29-Jan-2019 • 3 min read

Data structures are the main focus in a coding interview, since they form the fundamental building blocks of any software system ever built. With right set of data structures, you could solve impossible to solve problems so easily. Your choice and knowledge of data structures will help in writing excellent software which performs well in terms of speed and data management.

So, let's find out what are some data structures that are essential from interview point of view.

Arrays

Arrays are the basic data structures that are generally built into any language. Most problems can be solved just by using arrays. Some modern programming languages like Python, Ruby etc. provide ways to use them as stacks and queues in efficient ways.

Strings

Strings are everywhere. You won't find a software system which doesn't manipulate text, which is basically a collection of strings. It is therefore essential that you understand strings completely and get adept at dealing with strings in your programs.

Linked lists

Linked lists are memory efficient in terms that they don't need space on stack.
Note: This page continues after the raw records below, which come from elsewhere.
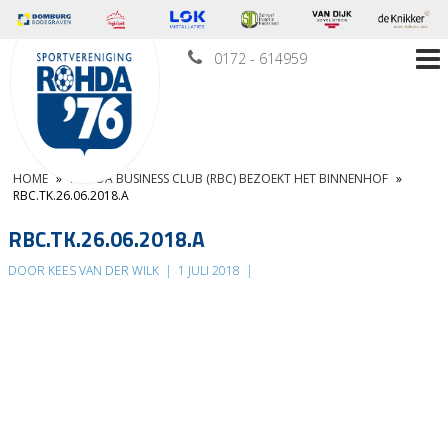
0172 - 614959
HOME
»
ROHDA BUSINESS CLUB (RBC) BEZOEKT HET BINNENHOF
»
RBC.TK.26.06.2018.A
RBC.TK.26.06.2018.A
DOOR KEES VAN DER WILK
|
1 JULI 2018
|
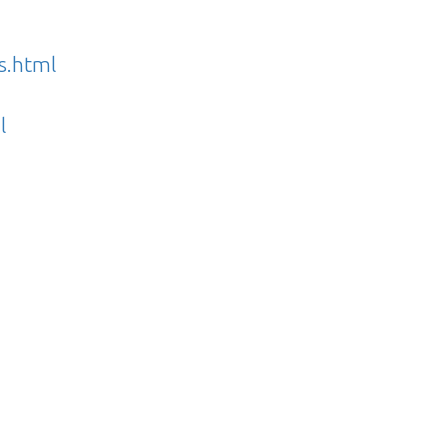
s.html
l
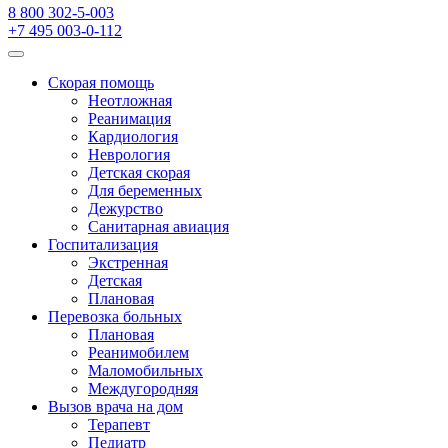
8 800 302-5-003
+7 495 003-0-112
Скорая помощь
Неотложная
Реанимация
Кардиология
Неврология
Детская скорая
Для беременных
Дежурство
Санитарная авиация
Госпитализация
Экстренная
Детская
Плановая
Перевозка больных
Плановая
Реанимобилем
Маломобильных
Междугородняя
Вызов врача на дом
Терапевт
Педиатр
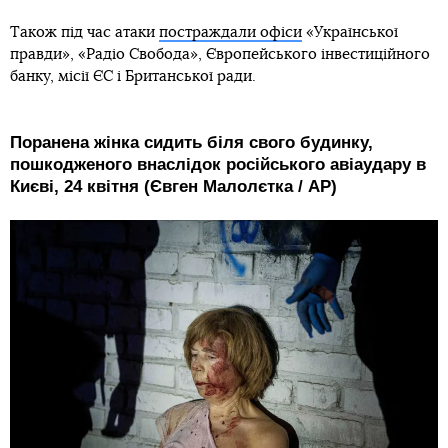
Також під час атаки
постраждали офіси
«Української
правди», «Радіо Свобода», Європейського інвестиційного
банку, місії ЄС і Британської ради.
Поранена жінка сидить біля свого будинку,
пошкодженого внаслідок російського авіаудару в
Києві, 24 квітня (Євген Малолєтка / AP)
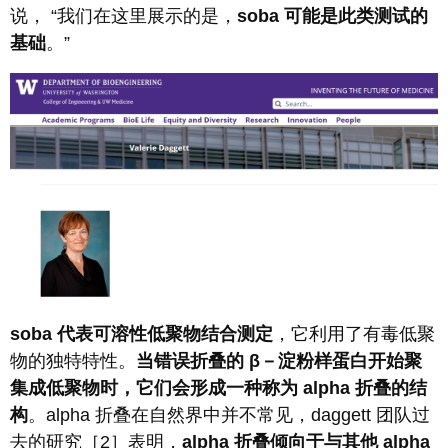
说， “我们在这里展示的是，
soba 可能是此类测试的
基础
。”
soba 代表可溶性低聚物结合测定
，它利用了有毒低聚
物的独特特性。
当错误折叠的 β－淀粉样蛋白开始聚
集成低聚物时，它们会形成一种称为 alpha 折叠的结
构
。alpha 折叠在自然界中并不常见，daggett 团队过
去的研究［2］表明，
alpha 折叠倾向于与其他 alpha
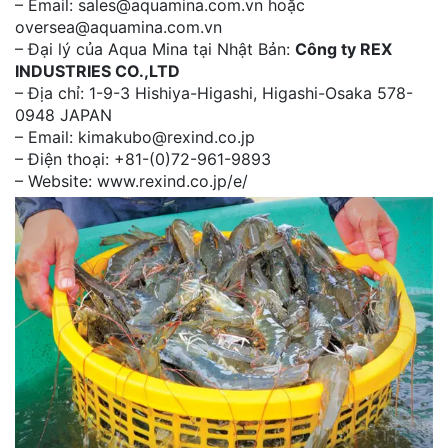
– Email: sales@aquamina.com.vn hoặc
oversea@aquamina.com.vn
– Đại lý của Aqua Mina tại Nhật Bản:
Công ty REX
INDUSTRIES CO.,LTD
– Địa chỉ: 1-9-3 Hishiya-Higashi, Higashi-Osaka 578-
0948 JAPAN
– Email: kimakubo@rexind.co.jp
– Điện thoại: +81-(0)72-961-9893
– Website: www.rexind.co.jp/e/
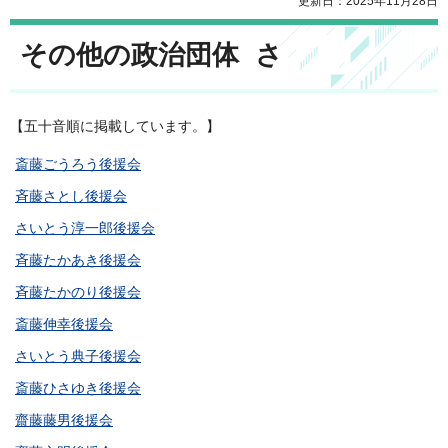
更新日：2025年11月28日
その他の政治団体 さ
【五十音順に掲載しています。】
斎藤ごうろう後援会
斉藤さとし後援会
さいとう淳一郎後援会
斉藤たかあき後援会
斉藤たかのり後援会
斎藤伸幸後援会
さいとう典子後援会
斎藤ひさゆき後援会
齋藤藤男後援会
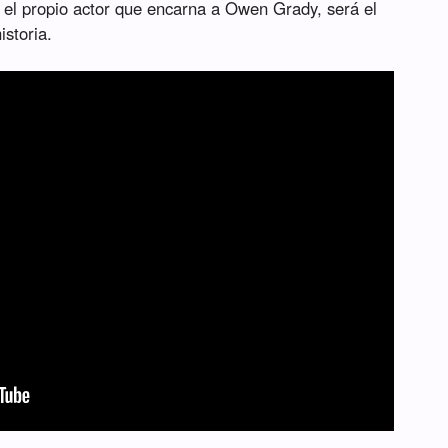
 el propio actor que encarna a Owen Grady, será el
istoria.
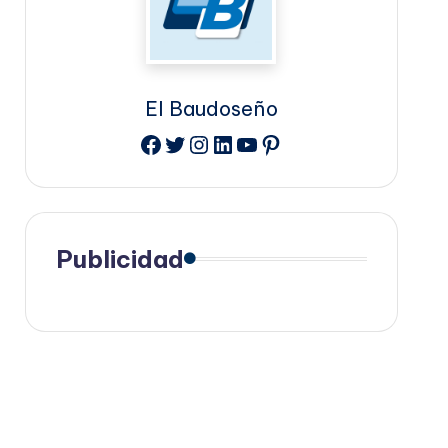
El Baudoseño
Facebook
Twitter
Instagram
LinkedIn
YouTube
Pinterest
Publicidad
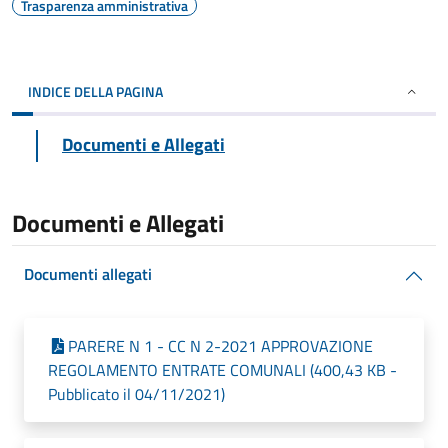
Trasparenza amministrativa
INDICE DELLA PAGINA
Documenti e Allegati
Documenti e Allegati
Documenti allegati
PARERE N 1 - CC N 2-2021 APPROVAZIONE
REGOLAMENTO ENTRATE COMUNALI (400,43 KB -
Pubblicato il 04/11/2021)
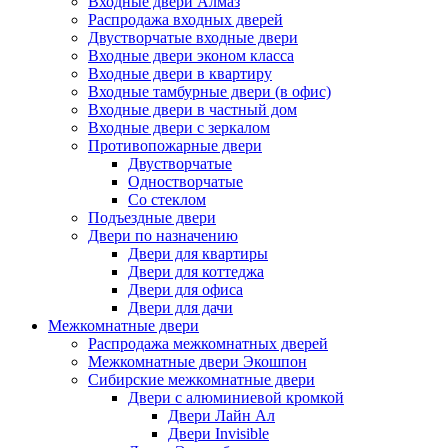
Входные двери Алмаз
Распродажа входных дверей
Двустворчатые входные двери
Входные двери эконом класса
Входные двери в квартиру
Входные тамбурные двери (в офис)
Входные двери в частный дом
Входные двери с зеркалом
Противопожарные двери
Двустворчатые
Одностворчатые
Со стеклом
Подъездные двери
Двери по назначению
Двери для квартиры
Двери для коттеджа
Двери для офиса
Двери для дачи
Межкомнатные двери
Распродажа межкомнатных дверей
Межкомнатные двери Экошпон
Сибирские межкомнатные двери
Двери с алюминиевой кромкой
Двери Лайн Ал
Двери Invisible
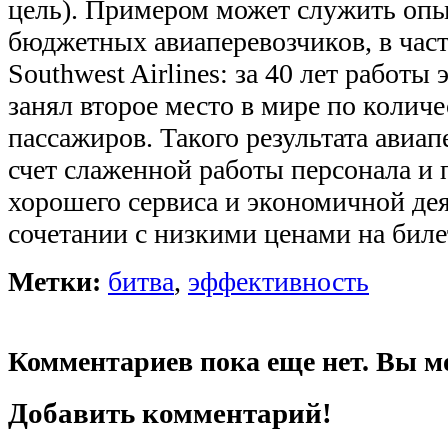
цель). Примером может служить оп
бюджетных авиаперевозчиков, в час
Southwest Airlines: за 40 лет работы
занял второе место в мире по колич
пассажиров. Такого результата авиап
счет слаженной работы персонала и 
хорошего сервиса и экономичной де
сочетании с низкими ценами на биле
Метки:
битва
,
эффективность
Комментариев пока еще нет. Вы м
Добавить комментарий!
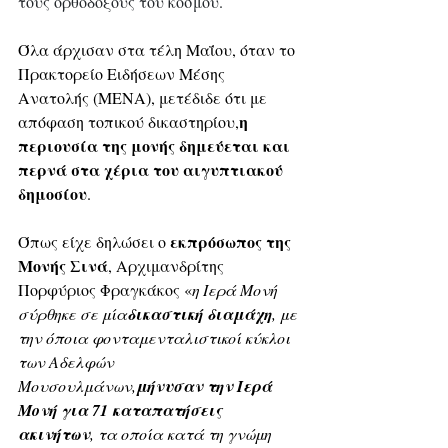
τους ορθόδοξους του κόσμου.
Όλα άρχισαν στα τέλη Μαΐου, όταν το 
Πρακτορείο Ειδήσεων Μέσης 
Ανατολής (MENA), μετέδιδε ότι με 
η 
απόφαση τοπικού δικαστηρίου,
περιουσία της μονής δημεύεται και 
περνά στα χέρια του αιγυπτιακού 
δημοσίου
.
εκπρόσωπος της 
Όπως είχε δηλώσει ο 
Μονής Σινά
, Αρχιμανδρίτης 
Πορφύριος Φραγκάκος «
η Ιερά Μονή 
σύρθηκε σε μία
δικαστική διαμάχη
, με 
την όποια φονταμενταλιστικοί κύκλοι 
των Αδελφών 
Μουσουλμάνων,
μήνυσαν την Ιερά 
Μονή για 71 καταπατήσεις 
ακινήτων
, τα οποία κατά τη γνώμη 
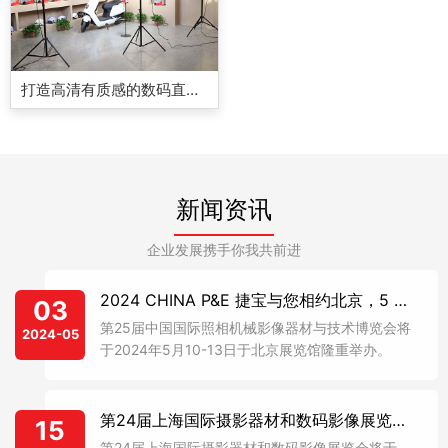
打造高清有质感的数码直播间
新闻资讯
企业发展携手你我共前进
2024 CHINA P&E 捷宝与您相约北京，5 月 10 日至 5 月 13 日不见不散！
03
第25届中国国际照相机械影像器材与技术博览会将
2024-05
于2024年5月10-13日于北京展览馆隆重举办。
第24届上海国际摄影器材和数码影像展览会将于2023年8月10-12日在上海新国际博览中心举办
15
第24届上海国际摄影器材和数码影像展览会将于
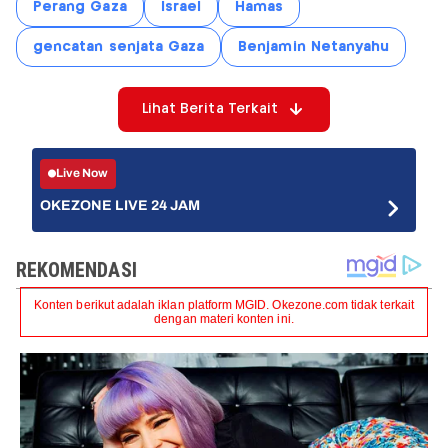
Perang Gaza
Israel
Hamas
gencatan senjata Gaza
Benjamin Netanyahu
Lihat Berita Terkait
Live Now
OKEZONE LIVE 24 JAM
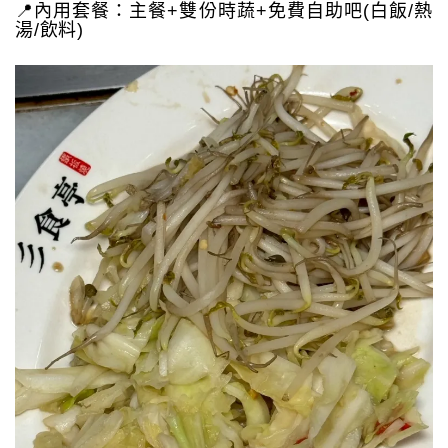
📍內用套餐：主餐+雙份時蔬+免費自助吧(白飯/熱
湯/飲料)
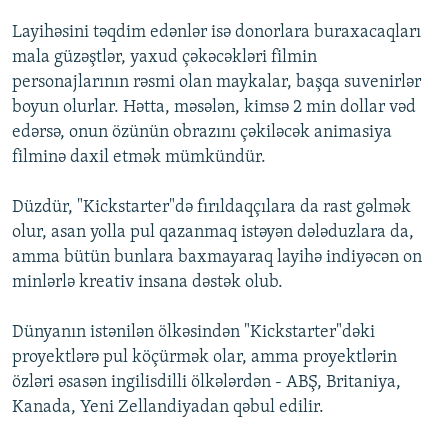
Layihəsini təqdim edənlər isə donorlara buraxacaqları
mala güzəştlər, yaxud çəkəcəkləri filmin
personajlarının rəsmi olan maykalar, başqa suvenirlər
boyun olurlar. Hətta, məsələn, kimsə 2 min dollar vəd
edərsə, onun özünün obrazını çəkiləcək animasiya
filminə daxil etmək mümkündür.
Düzdür, "Kickstarter"də fırıldaqçılara da rast gəlmək
olur, asan yolla pul qazanmaq istəyən dələduzlara da,
amma bütün bunlara baxmayaraq layihə indiyəcən on
minlərlə kreativ insana dəstək olub.
Dünyanın istənilən ölkəsindən "Kickstarter"dəki
proyektlərə pul köçürmək olar, amma proyektlərin
özləri əsasən ingilisdilli ölkələrdən - ABŞ, Britaniya,
Kanada, Yeni Zellandiyadan qəbul edilir.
They are stored in heaps, in contiguous memory locations by the help of associations called as pointers to nodes. Arrays have a downside of needing to reserve memory in advance(not in modern programming languages though), but linked lists can grow as per your need.

Stacks and Queues

Stacks and queues are used very often in many software systems. It is essential that you know how to use them in the programming language of your choice. Many programming problems can be solved optimally with the use of stacks and queues. These are also used in graph traversal algorithms which form the basic operations in e-commerce, mapping applications.

Trees

Trees are widely used in many software systems since they are apt in representing natural hierarchies. Trees are similar to linked lists in terms of implementation in connecting different nodes. They are also efficient algorithmically since they support efficient traversal, retrieval, deletion and addition of nodes. There are different variations of trees including binary trees, binary search trees, binary indexed trees etc.

Binary search trees

Binary search trees as the name suggest, they help in search. In this, the data is stored in such a format that retrieval is efficient. In-order traversal of nodes will give you the sorted data. You should definitely prepare various operations that can be performed on Binary search tree including retrieval, insertion, deletion, addition, balancing etc.

Hash tables

Hash tables help in achieving O(1) time complexity for lookup operations if you have implemented the hashing function properly. It is due to this efficiency they are used regularly. No slack on this data structure. You should definitely master this data structure.

Tries

How do you think language dictionaries are able to give you results as you type? Because they use a data structure called Trie, which stores the data in such a way that it is efficient to retrieve with just a prefix. Hence, the name Trie which is comes from reTRIEval.

Heaps

Heaps are the data structures similar to trees but they hold the data in a particular fashion. Heaps are generally of two types - min-heaps and max-heaps. Min-heap is a heap which has a root node with smallest element. And Max-heap vice-versa.

Priority Queues

Priority queues are basically queues with an additional constraint of letting some elements leave the queue with priority than others. This data structure is used in implementing a variety of algorithms.

This list is not an exhaustive one. It is an attempt to focus on the more important ones. You should understand the usage and implementation of above algorithms so as to understand many algorithms and paradigms.